--- Available records Enclosed Below ---

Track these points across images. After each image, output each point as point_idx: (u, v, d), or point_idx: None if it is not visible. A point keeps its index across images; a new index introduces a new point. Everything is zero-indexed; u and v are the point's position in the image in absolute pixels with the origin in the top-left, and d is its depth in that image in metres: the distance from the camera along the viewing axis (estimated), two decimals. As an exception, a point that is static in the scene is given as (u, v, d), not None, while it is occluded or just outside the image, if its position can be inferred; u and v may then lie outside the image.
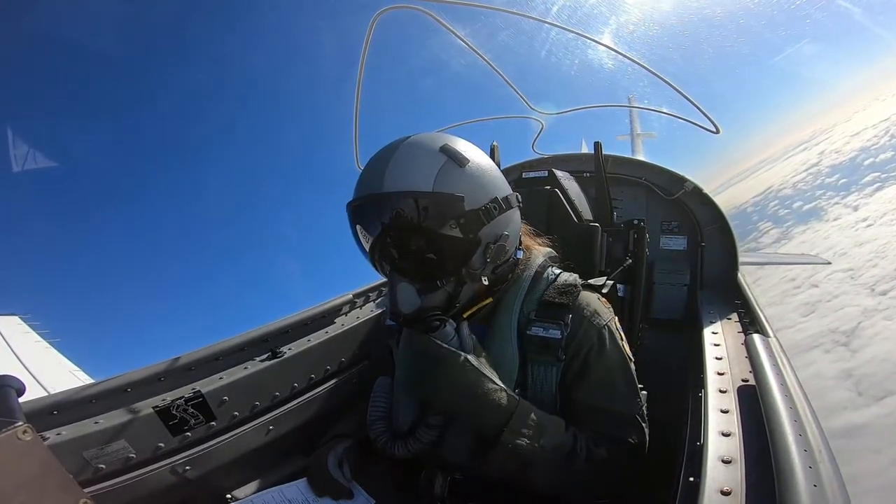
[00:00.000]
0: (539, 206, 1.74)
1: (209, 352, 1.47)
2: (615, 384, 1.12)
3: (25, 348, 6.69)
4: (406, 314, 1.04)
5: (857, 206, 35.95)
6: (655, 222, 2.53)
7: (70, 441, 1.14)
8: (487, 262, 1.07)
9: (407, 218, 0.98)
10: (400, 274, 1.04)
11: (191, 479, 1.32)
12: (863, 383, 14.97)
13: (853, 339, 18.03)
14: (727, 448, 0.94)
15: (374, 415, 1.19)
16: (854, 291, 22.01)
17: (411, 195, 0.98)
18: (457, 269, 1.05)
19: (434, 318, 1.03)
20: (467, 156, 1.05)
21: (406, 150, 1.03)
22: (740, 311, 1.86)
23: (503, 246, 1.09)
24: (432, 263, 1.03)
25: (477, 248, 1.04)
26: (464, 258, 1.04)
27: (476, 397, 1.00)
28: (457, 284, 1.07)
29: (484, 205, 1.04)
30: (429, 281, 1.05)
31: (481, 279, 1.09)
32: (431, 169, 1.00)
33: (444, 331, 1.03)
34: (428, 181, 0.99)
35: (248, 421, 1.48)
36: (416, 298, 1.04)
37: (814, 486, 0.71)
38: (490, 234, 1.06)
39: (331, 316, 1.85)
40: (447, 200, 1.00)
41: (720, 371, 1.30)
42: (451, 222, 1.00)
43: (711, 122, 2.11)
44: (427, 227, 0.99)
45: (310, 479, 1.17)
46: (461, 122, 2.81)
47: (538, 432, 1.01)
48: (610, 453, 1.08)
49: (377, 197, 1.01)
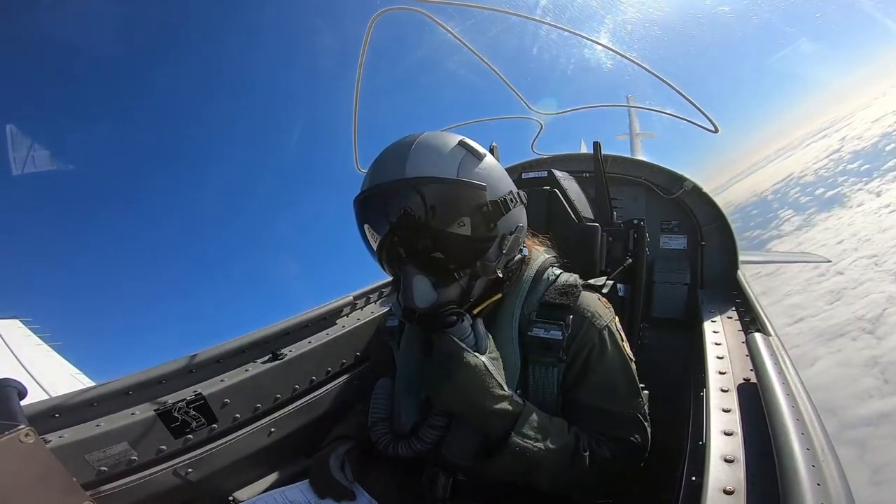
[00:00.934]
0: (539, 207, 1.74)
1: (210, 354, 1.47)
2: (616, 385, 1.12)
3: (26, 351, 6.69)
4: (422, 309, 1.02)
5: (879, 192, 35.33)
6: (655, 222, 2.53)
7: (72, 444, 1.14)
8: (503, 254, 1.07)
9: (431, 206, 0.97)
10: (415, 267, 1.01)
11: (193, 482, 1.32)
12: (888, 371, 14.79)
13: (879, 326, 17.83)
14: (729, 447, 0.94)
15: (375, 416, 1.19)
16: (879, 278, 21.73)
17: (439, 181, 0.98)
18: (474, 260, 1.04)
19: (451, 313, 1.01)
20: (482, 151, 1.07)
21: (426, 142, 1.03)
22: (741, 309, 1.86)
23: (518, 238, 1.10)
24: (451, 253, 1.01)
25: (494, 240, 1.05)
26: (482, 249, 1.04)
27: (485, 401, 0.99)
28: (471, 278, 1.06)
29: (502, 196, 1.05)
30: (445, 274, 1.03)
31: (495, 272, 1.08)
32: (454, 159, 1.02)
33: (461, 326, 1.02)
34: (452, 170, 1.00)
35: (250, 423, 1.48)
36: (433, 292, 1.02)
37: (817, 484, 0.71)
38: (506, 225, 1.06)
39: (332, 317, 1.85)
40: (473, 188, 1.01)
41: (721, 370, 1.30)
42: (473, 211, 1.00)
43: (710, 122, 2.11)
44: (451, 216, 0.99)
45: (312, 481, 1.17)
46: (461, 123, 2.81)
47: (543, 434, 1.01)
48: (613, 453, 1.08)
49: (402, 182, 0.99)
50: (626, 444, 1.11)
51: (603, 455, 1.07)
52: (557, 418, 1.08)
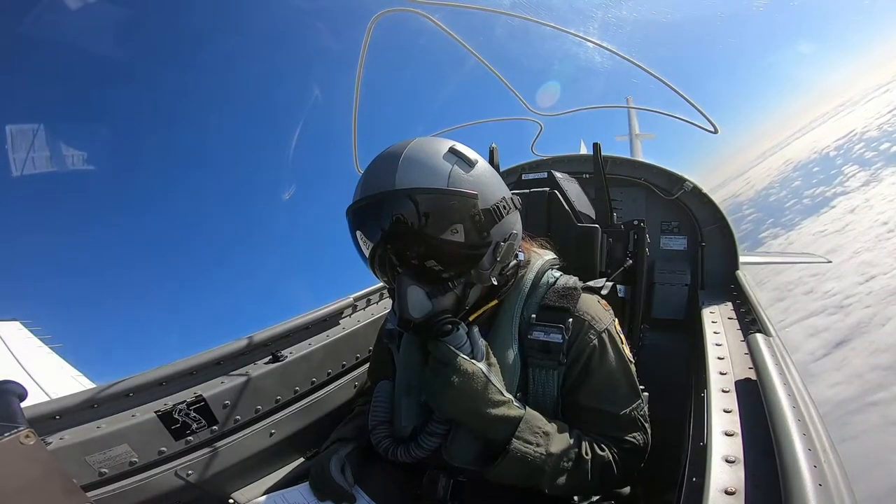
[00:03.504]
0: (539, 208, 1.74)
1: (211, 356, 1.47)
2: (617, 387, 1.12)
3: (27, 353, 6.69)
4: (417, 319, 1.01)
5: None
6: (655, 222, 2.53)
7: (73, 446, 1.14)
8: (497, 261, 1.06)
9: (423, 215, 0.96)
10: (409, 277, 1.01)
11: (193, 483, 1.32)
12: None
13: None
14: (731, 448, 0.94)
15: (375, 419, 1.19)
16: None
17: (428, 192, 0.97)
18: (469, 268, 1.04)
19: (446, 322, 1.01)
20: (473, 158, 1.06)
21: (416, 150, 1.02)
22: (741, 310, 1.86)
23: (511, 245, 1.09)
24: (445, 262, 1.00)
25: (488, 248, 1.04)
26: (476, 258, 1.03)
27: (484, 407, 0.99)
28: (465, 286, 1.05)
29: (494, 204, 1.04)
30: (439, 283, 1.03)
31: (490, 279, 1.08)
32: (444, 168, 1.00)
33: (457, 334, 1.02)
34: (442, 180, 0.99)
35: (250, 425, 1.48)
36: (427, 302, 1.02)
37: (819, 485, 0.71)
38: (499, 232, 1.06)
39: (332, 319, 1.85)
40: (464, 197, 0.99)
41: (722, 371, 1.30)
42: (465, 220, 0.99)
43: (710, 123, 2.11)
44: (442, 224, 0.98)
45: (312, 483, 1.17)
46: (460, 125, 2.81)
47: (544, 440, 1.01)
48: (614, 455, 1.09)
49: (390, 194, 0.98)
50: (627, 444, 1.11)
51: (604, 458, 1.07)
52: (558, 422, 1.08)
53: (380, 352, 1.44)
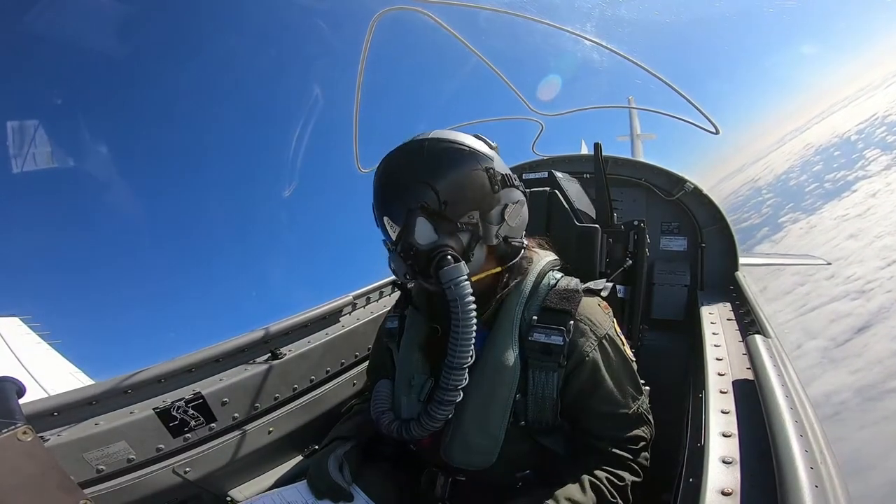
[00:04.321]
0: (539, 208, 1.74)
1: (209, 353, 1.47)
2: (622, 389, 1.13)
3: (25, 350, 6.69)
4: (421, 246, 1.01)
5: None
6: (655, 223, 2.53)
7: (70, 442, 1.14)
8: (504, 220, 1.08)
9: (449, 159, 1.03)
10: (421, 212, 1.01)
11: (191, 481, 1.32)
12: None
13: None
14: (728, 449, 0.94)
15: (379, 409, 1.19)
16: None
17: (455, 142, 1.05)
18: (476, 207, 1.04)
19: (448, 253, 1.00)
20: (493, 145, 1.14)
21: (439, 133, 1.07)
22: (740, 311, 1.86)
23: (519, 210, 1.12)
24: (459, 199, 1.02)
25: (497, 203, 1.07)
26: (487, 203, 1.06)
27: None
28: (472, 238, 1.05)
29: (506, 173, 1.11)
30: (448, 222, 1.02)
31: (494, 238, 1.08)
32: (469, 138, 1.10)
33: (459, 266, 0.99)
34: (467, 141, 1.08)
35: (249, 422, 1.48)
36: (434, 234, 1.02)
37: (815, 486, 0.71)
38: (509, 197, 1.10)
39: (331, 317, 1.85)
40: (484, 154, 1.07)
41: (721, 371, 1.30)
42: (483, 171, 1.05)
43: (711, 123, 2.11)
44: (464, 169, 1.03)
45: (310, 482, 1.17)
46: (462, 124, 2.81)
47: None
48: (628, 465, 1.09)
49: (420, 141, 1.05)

--- End of Enclosed Available records ---

What the exercise asks:
The data above should be repeated exactly, minus any pictures.

Result of the task:
Track these points across images. After each image, output each point as point_idx: (u, v, d), or point_idx: None if it is not visible. A point keeps its index across images; a new index introduces a new point. Everything is zero-indexed; u and v are the point's position in the image in absolute pixels with the origin in the top-left, and d is its depth in that image in metres: the distance from the camera along the viewing axis (estimated), two decimals. As an exception, a point that is static in the scene is given as (u, v, d), not None, while it is occluded or just outside the image, if its position can be inferred; u and v may then lie outside the image.
[00:00.000]
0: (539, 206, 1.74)
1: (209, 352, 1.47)
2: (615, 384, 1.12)
3: (25, 348, 6.69)
4: (406, 314, 1.04)
5: (857, 206, 35.95)
6: (655, 222, 2.53)
7: (70, 441, 1.14)
8: (487, 262, 1.07)
9: (407, 218, 0.98)
10: (400, 274, 1.04)
11: (191, 479, 1.32)
12: (863, 383, 14.97)
13: (853, 339, 18.03)
14: (727, 448, 0.94)
15: (374, 415, 1.19)
16: (854, 291, 22.01)
17: (411, 195, 0.98)
18: (457, 269, 1.05)
19: (434, 318, 1.03)
20: (467, 156, 1.05)
21: (406, 150, 1.03)
22: (740, 311, 1.86)
23: (503, 246, 1.09)
24: (432, 263, 1.03)
25: (477, 248, 1.04)
26: (464, 258, 1.04)
27: (476, 397, 1.00)
28: (457, 284, 1.07)
29: (484, 205, 1.04)
30: (429, 281, 1.05)
31: (481, 279, 1.09)
32: (431, 169, 1.00)
33: (444, 331, 1.03)
34: (428, 181, 0.99)
35: (248, 421, 1.48)
36: (416, 298, 1.04)
37: (814, 486, 0.71)
38: (490, 234, 1.06)
39: (331, 316, 1.85)
40: (447, 200, 1.00)
41: (720, 371, 1.30)
42: (451, 222, 1.00)
43: (711, 122, 2.11)
44: (427, 227, 0.99)
45: (310, 479, 1.17)
46: (461, 122, 2.81)
47: (538, 432, 1.01)
48: (610, 453, 1.08)
49: (377, 197, 1.01)
[00:00.934]
0: (539, 207, 1.74)
1: (210, 354, 1.47)
2: (616, 385, 1.12)
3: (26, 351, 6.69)
4: (422, 309, 1.02)
5: (879, 192, 35.33)
6: (655, 222, 2.53)
7: (72, 444, 1.14)
8: (503, 254, 1.07)
9: (431, 206, 0.97)
10: (415, 267, 1.01)
11: (193, 482, 1.32)
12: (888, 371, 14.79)
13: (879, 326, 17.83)
14: (729, 447, 0.94)
15: (375, 416, 1.19)
16: (879, 278, 21.73)
17: (439, 181, 0.98)
18: (474, 260, 1.04)
19: (451, 313, 1.01)
20: (482, 151, 1.07)
21: (426, 142, 1.03)
22: (741, 309, 1.86)
23: (518, 238, 1.10)
24: (451, 253, 1.01)
25: (494, 240, 1.05)
26: (482, 249, 1.04)
27: (485, 401, 0.99)
28: (471, 278, 1.06)
29: (502, 196, 1.05)
30: (445, 274, 1.03)
31: (495, 272, 1.08)
32: (454, 159, 1.02)
33: (461, 326, 1.02)
34: (452, 170, 1.00)
35: (250, 423, 1.48)
36: (433, 292, 1.02)
37: (817, 484, 0.71)
38: (506, 225, 1.06)
39: (332, 317, 1.85)
40: (473, 188, 1.01)
41: (721, 370, 1.30)
42: (473, 211, 1.00)
43: (710, 122, 2.11)
44: (451, 216, 0.99)
45: (312, 481, 1.17)
46: (461, 123, 2.81)
47: (543, 434, 1.01)
48: (613, 453, 1.08)
49: (402, 182, 0.99)
50: (626, 444, 1.11)
51: (603, 455, 1.07)
52: (557, 418, 1.08)
[00:03.504]
0: (539, 208, 1.74)
1: (211, 356, 1.47)
2: (617, 387, 1.12)
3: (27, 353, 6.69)
4: (417, 319, 1.01)
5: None
6: (655, 222, 2.53)
7: (73, 446, 1.14)
8: (497, 261, 1.06)
9: (423, 215, 0.96)
10: (409, 277, 1.01)
11: (193, 483, 1.32)
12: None
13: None
14: (731, 448, 0.94)
15: (375, 419, 1.19)
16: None
17: (428, 192, 0.97)
18: (469, 268, 1.04)
19: (446, 322, 1.01)
20: (473, 158, 1.06)
21: (416, 150, 1.02)
22: (741, 310, 1.86)
23: (511, 245, 1.09)
24: (445, 262, 1.00)
25: (488, 248, 1.04)
26: (476, 258, 1.03)
27: (484, 407, 0.99)
28: (465, 286, 1.05)
29: (494, 204, 1.04)
30: (439, 283, 1.03)
31: (490, 279, 1.08)
32: (444, 168, 1.00)
33: (457, 334, 1.02)
34: (442, 180, 0.99)
35: (250, 425, 1.48)
36: (427, 302, 1.02)
37: (819, 485, 0.71)
38: (499, 232, 1.06)
39: (332, 319, 1.85)
40: (464, 197, 0.99)
41: (722, 371, 1.30)
42: (465, 220, 0.99)
43: (710, 123, 2.11)
44: (442, 224, 0.98)
45: (312, 483, 1.17)
46: (460, 125, 2.81)
47: (544, 440, 1.01)
48: (614, 455, 1.09)
49: (390, 194, 0.98)
50: (627, 444, 1.11)
51: (604, 458, 1.07)
52: (558, 422, 1.08)
53: (380, 352, 1.44)
[00:04.321]
0: (539, 208, 1.74)
1: (209, 353, 1.47)
2: (622, 389, 1.13)
3: (25, 350, 6.69)
4: (421, 246, 1.01)
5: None
6: (655, 223, 2.53)
7: (70, 442, 1.14)
8: (504, 220, 1.08)
9: (449, 159, 1.03)
10: (421, 212, 1.01)
11: (191, 481, 1.32)
12: None
13: None
14: (728, 449, 0.94)
15: (379, 409, 1.19)
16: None
17: (455, 142, 1.05)
18: (476, 207, 1.04)
19: (448, 253, 1.00)
20: (493, 145, 1.14)
21: (439, 133, 1.07)
22: (740, 311, 1.86)
23: (519, 210, 1.12)
24: (459, 199, 1.02)
25: (497, 203, 1.07)
26: (487, 203, 1.06)
27: None
28: (472, 238, 1.05)
29: (506, 173, 1.11)
30: (448, 222, 1.02)
31: (494, 238, 1.08)
32: (469, 138, 1.10)
33: (459, 266, 0.99)
34: (467, 141, 1.08)
35: (249, 422, 1.48)
36: (434, 234, 1.02)
37: (815, 486, 0.71)
38: (509, 197, 1.10)
39: (331, 317, 1.85)
40: (484, 154, 1.07)
41: (721, 371, 1.30)
42: (483, 171, 1.05)
43: (711, 123, 2.11)
44: (464, 169, 1.03)
45: (310, 482, 1.17)
46: (462, 124, 2.81)
47: None
48: (628, 465, 1.09)
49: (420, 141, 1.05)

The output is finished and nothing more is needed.